AWESOME INDIAN
CHIC EATERY BRINGS KICK-ASS CURRIES TO THE WEST END
BY STEVEN DAVEY - NOW Magazine
CURRY TWIST (3034 Dundas West, at High Park, 416-769-5460) First-time restaurateurs score right out
of the box with this charming Indian gem in the Junction. Soothing music, attentive service and startlingly
tasty food make this the perfect dining equation. Soon to be massive. Complete meals for $30 per person,
including all taxes, tip and a domestic beer. Open for dinner Tuesday to Sunday 5 to 11 pm, for lunch Friday
to Sunday 11:15 am to 2:30 pm. Fully licensed. Access: barrier-free.
Rating: NNNN
= Outstanding, almost flawless
I'm going to tell you about this amazing new restaurant that nobody knows about. Don't look up, just keep
reading. If word gets out, we won't be able to get into this first-rate foodie find. And we wouldn't want that,
would we?

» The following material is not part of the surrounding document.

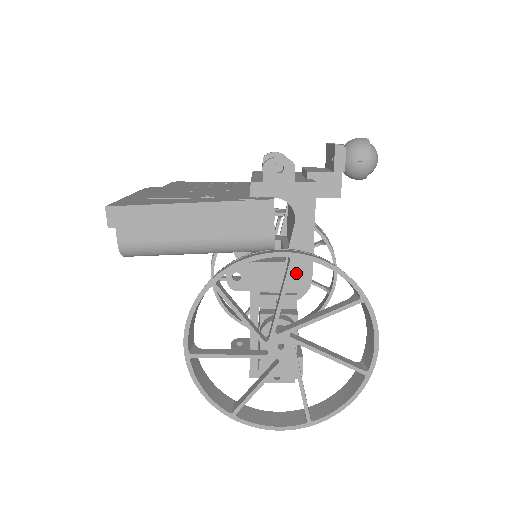
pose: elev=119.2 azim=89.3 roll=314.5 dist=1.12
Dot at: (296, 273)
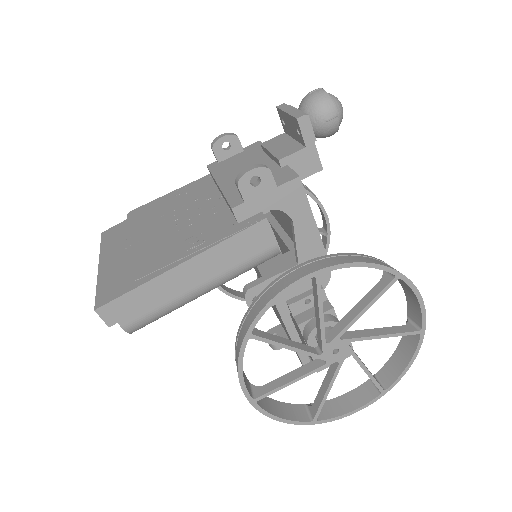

This is just between you and me, so keep it under your hat. You didn't read it here, right?
I'm talking about a chic outpost for incendiary grub set in an out-of-the-way neighbourhood time-lost in the
40s. It's called (close your eyes) Curry Twist. The owners, Ramandeep Singh and partner Pamilla Cheema, have
never been in the restaurant biz before yet have done nearly everything right. There's real passion here.
Look up and note how normally atmosphere-destroying acoustic tiles have been cleverly stencilled in dull gold.

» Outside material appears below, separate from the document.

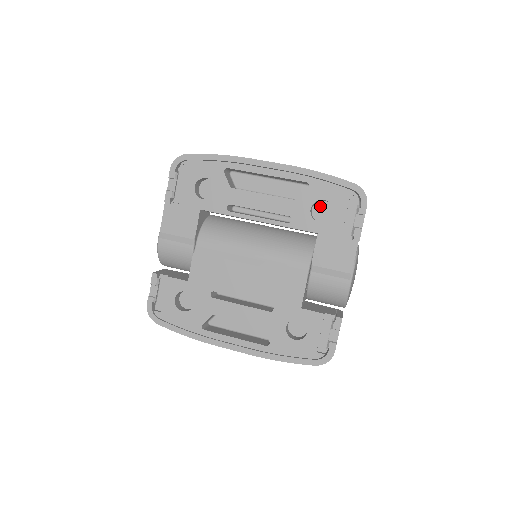
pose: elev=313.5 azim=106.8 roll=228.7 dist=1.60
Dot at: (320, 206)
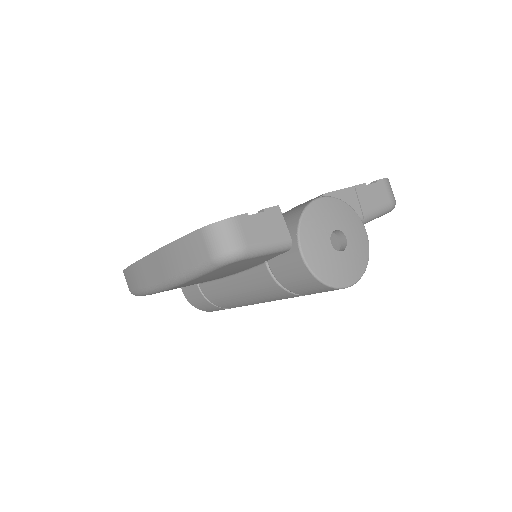
Dot at: occluded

This attention to detail continues with Singh's short lineup of northern 'n' western Indian classics. Because
we've never seen it on a menu before, we start with a rosewater milkshake ($2.95). Mistake. Its intense sweetness
overpowers the palate and makes subtle vegetable lentil soup ($3.45) seem inconsequential. The sugary shake makes
a far better post-inferno dessert drink.
Now the fun starts. Cheema returns with a small silver tray bearing a trio of stuffed bread rolls ($4.95), golden
Wonder Bread (!) breads stuffed with gingery potato, garden peas and fresh coriander. A small bowl of mint chutney
(store-bought, methinks) sparks things considerably. The other breads -- naan ($1.25) and Gobi Parantha ($2.95) --
fall flat by comparison. But any day now, when the tandoor oven gets installed, they'll match the quality of the
rest on offer here.
We follow with Lamb Twist Masala ($10.95), which arrives in a beautiful miniature copper bucket. Great chunks of
boneless chop swim in a lively garlicky gravy garnished with more green coriander leaves. Sides include Paneer
Veggie Twist ($8.95), where bite-sized cubes of creamy feta-like cheese mix with sweet red and green peppers and
long sections of caramelized onion. Layered with long threads of ginger root, tasty rice pulao ($3.45) finds nutty
basmati studded with blanched cashews and a toss of regrettable frozen veggies.
With our leftovers packaged, we finish off the last of a strong vintage-free Australian white (Hardy's Riesling/
Gewurtztraminer, $4.95 glass/$22.95 bottle) that has just the right kick to counter the preceding spice attack.
Picking up the tab, I'm shocked to see that the bill totals less than $70. Now you understand why we're going to
keep this place just to ourselves.
We're back a week later, and besides two other customers we're the only ones here again. Although our first-visit
choices were far from wimpy, tonight we ask chef Singh to give it the full throttle. The fireworks commence with
a pair of kebabs ($6.95), two skewers loaded with minced lamb, tomato, both sweet bell and halved jalapeņo peppers
and grilled onion.
We assemble delicious Haandi Chicken Twist ($9.95) -- boneless breast in a spice-rich tomato sauce -- with Saag
Paneer ($8.95) made with mustard greens and smoky multicoloured lentil daal ($5.95). Another fabulous dinner.
After only a few months in business, Cheema and Singh have made all the right moves (well, excepting those frozen
veggies). Whether these newbies can handle the inevitable stampede remains to be seen. There'll be lineups every
night, extra staff to train, expected standards to be met.
This is why we need to keep things quiet. Now, turn the page and try to look normal.